Thursday, January 12, 2012

It’s called combat fitness for a reason

Last year, without the fighting classes, getting in shape through the combat fitness class had the purpose of improving my conditioning, improving my cardio, improving my strength. But after several months of doing it, I started to question myself: Am I doing this just to look better, to feel better? It was as if I was training just to be better at training and at times this didn’t provide enough motivation to push myself to the max. But now, with the addition of the boxing, kickboxing and Haganah classes, combat fitness is a means to an end. The end is fighting. Physical conditioning now has the clear purpose of enabling me to fight.

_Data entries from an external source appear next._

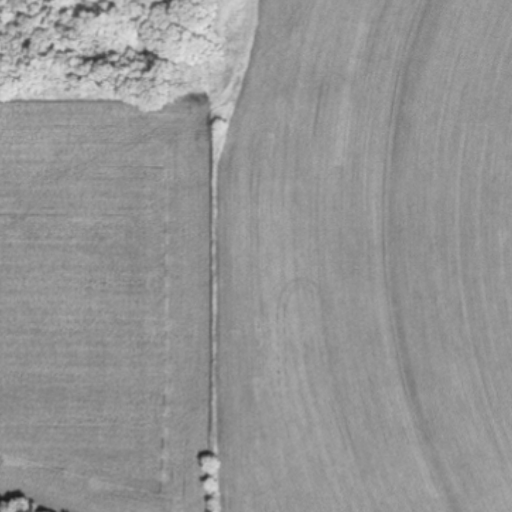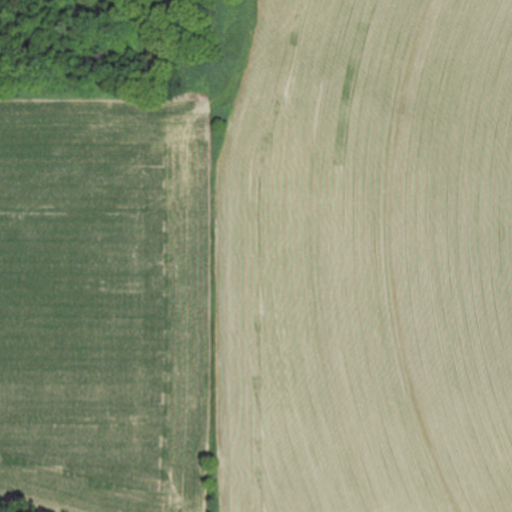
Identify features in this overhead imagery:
crop: (267, 271)
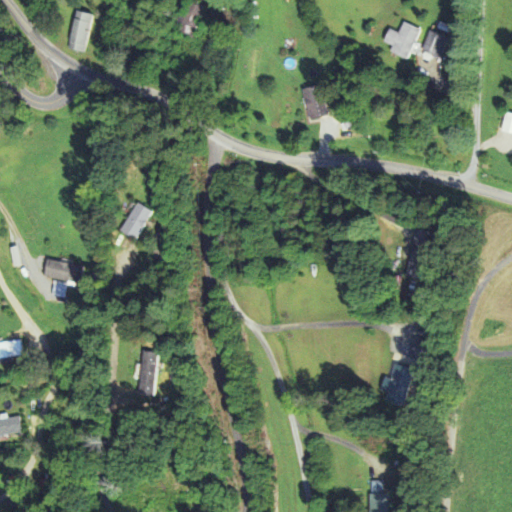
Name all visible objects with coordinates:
building: (188, 23)
building: (80, 35)
road: (40, 42)
building: (402, 42)
road: (477, 92)
road: (40, 101)
building: (314, 104)
building: (507, 125)
road: (291, 157)
building: (134, 223)
building: (62, 273)
road: (215, 324)
building: (11, 351)
building: (146, 376)
building: (396, 388)
building: (10, 428)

The exercises have a purpose
There are some exercises we perform in combat fitness that had me scratching my head. I didn’t understand what good they did.

Example 1: the woodchopper. You hold a medicine ball over your head with both hands and pivot one foot and bend at the waist to bring the ball to the outside of the ankle opposite the foot that is pivoted.
Now I get it. It helps simulate a move in a Haganah where you force your attacker to the ground when you have control of an arm.

Example 2: Hip-ups. Lay on your back with the heels of your feet close to your butt. Push your hips to the ceiling while keeping your shoulders and feet flat on the ground. It’s part of our warm-up and it helps stretch your hips but I never felt like it did much.
Now I get it. The hip-up isn’t just a warm-up, it simulates a move you do to escape from your attacker when they have you pinned to the ground with their body on top of yours. By doing a fast and powerful hip-up you can bump the attacker off of your body.
I'm starting to see the bigger picture.

P.S.: Last night was combat fitness and an extended Haganah class that went 90 minutes. I can't eat enough this morning. Tonight I'll have my second kickboxing class.